→ **EXERCISE DESCRIPTION**
Could you restate every line of the data word for word?

=-=-=-=-=

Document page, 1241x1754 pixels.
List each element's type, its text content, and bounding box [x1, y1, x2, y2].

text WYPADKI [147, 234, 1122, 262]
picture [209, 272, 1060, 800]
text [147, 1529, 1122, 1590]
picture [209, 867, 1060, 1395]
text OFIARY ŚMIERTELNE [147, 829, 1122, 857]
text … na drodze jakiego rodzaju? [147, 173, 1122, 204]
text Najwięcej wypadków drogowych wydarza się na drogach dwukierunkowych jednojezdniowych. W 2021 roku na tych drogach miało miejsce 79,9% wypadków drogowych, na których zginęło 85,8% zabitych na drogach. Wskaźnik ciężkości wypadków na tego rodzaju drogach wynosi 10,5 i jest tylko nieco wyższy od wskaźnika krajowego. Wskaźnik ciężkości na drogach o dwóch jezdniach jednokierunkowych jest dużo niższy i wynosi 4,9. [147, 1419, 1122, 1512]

=-=-=-=-=

→ **WORKED SOLUTION**
Document page, 1241x1754 pixels.
List each element's type, its text content, and bounding box [x1, y1, x2, y2].

text WYPADKI [147, 234, 1122, 262]
picture [209, 272, 1060, 800]
text [147, 1529, 1122, 1590]
picture [209, 867, 1060, 1395]
text OFIARY ŚMIERTELNE [147, 829, 1122, 857]
text … na drodze jakiego rodzaju? [147, 173, 1122, 204]
text Najwięcej wypadków drogowych wydarza się na drogach dwukierunkowych jednojezdniowych. W 2021 roku na tych drogach miało miejsce 79,9% wypadków drogowych, na których zginęło 85,8% zabitych na drogach. Wskaźnik ciężkości wypadków na tego rodzaju drogach wynosi 10,5 i jest tylko nieco wyższy od wskaźnika krajowego. Wskaźnik ciężkości na drogach o dwóch jezdniach jednokierunkowych jest dużo niższy i wynosi 4,9. [147, 1419, 1122, 1512]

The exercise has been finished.